[What you will do]
Among the lines of the records, count those containing the word "Areas", then give the number alone.
Top of Dataset content
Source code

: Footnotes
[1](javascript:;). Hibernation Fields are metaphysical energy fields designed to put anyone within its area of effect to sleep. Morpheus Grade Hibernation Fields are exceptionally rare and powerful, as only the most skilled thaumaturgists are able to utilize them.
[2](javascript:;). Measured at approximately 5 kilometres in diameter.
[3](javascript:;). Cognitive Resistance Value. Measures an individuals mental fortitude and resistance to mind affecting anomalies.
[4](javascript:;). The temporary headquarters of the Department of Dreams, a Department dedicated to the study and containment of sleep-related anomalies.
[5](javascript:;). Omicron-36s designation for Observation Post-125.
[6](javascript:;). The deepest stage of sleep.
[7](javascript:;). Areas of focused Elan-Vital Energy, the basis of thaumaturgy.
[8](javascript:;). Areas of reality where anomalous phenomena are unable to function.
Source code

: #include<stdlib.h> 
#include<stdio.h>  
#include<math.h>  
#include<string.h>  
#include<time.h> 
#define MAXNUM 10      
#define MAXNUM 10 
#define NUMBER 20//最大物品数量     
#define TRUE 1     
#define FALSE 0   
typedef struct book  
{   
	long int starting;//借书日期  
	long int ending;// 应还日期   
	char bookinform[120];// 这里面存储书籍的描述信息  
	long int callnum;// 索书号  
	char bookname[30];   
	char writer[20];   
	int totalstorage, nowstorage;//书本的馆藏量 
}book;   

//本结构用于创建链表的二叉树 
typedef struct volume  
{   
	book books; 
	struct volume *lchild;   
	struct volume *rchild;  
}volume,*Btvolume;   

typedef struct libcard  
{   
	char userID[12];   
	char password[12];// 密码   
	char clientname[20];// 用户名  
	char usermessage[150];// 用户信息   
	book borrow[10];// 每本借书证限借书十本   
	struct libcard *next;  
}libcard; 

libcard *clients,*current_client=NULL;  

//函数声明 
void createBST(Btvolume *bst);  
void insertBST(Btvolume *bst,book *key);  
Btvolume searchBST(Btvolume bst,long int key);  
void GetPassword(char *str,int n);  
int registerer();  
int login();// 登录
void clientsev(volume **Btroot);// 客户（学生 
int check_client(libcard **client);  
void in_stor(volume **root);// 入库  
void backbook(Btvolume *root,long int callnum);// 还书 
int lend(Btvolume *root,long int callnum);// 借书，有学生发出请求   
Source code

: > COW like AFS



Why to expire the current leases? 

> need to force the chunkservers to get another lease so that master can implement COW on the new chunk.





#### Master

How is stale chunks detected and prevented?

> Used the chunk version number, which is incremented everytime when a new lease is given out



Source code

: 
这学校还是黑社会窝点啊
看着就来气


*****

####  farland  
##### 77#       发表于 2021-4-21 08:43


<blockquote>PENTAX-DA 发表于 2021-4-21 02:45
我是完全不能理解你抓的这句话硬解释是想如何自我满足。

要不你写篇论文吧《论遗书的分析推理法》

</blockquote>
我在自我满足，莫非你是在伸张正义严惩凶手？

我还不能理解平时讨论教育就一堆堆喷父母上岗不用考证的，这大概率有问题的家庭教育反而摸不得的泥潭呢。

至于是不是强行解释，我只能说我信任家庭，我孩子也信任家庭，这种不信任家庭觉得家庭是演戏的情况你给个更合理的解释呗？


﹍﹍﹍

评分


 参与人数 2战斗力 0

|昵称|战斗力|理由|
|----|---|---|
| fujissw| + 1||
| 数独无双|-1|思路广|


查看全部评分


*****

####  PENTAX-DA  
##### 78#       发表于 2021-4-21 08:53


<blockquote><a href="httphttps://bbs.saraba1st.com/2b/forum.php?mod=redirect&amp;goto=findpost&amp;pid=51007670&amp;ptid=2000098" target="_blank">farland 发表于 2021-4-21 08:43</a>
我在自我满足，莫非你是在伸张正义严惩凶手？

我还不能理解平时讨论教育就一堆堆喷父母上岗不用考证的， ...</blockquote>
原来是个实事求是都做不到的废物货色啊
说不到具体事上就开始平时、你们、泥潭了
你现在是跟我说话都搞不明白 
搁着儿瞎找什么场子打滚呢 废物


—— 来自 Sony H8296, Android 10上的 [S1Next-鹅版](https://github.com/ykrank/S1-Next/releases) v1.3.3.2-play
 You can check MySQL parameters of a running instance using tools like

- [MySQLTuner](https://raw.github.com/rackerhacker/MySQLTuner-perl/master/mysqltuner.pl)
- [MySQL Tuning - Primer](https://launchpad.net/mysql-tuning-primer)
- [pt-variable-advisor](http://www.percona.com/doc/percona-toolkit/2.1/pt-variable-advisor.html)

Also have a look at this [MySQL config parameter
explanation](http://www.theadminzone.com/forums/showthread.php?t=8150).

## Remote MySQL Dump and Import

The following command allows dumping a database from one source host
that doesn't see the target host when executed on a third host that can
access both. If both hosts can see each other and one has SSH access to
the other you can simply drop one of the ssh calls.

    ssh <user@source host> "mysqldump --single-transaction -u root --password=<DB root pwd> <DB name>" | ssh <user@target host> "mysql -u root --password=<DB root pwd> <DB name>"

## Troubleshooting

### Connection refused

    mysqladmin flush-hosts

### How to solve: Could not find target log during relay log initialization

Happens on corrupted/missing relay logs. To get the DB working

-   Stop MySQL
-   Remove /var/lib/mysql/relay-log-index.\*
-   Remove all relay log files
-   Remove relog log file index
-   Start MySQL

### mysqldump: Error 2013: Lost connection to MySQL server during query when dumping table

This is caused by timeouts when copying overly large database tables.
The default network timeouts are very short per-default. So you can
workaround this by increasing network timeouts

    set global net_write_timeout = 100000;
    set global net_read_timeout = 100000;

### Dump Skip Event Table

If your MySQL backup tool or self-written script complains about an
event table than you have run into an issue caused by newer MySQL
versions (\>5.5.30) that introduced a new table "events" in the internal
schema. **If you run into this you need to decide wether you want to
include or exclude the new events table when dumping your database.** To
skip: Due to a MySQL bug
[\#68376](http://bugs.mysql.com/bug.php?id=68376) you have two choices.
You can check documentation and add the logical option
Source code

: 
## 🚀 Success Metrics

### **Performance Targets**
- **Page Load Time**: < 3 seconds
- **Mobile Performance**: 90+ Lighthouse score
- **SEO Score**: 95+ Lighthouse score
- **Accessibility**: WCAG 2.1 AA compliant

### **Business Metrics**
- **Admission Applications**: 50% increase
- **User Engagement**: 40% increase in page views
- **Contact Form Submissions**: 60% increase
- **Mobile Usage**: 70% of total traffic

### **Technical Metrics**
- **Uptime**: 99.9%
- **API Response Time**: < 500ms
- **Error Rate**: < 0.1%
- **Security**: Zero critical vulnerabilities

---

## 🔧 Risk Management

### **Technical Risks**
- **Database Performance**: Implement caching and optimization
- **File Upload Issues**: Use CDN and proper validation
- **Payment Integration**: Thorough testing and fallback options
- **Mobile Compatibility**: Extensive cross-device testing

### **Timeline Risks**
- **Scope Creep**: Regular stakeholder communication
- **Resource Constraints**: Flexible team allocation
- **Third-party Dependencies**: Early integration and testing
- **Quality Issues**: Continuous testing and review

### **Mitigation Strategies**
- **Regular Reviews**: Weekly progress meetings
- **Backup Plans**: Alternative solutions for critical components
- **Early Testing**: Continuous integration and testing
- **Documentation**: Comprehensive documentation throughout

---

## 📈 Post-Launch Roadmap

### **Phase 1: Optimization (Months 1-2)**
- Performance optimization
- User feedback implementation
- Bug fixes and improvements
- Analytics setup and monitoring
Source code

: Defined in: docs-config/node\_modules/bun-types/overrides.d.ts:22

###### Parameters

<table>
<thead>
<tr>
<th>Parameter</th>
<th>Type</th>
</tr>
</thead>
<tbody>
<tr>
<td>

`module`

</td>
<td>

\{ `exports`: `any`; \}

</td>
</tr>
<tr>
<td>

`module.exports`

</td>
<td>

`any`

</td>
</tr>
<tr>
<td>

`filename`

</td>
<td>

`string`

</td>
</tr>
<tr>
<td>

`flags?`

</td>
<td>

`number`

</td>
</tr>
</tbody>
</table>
Bottom of Dataset content
[Solved problem]
2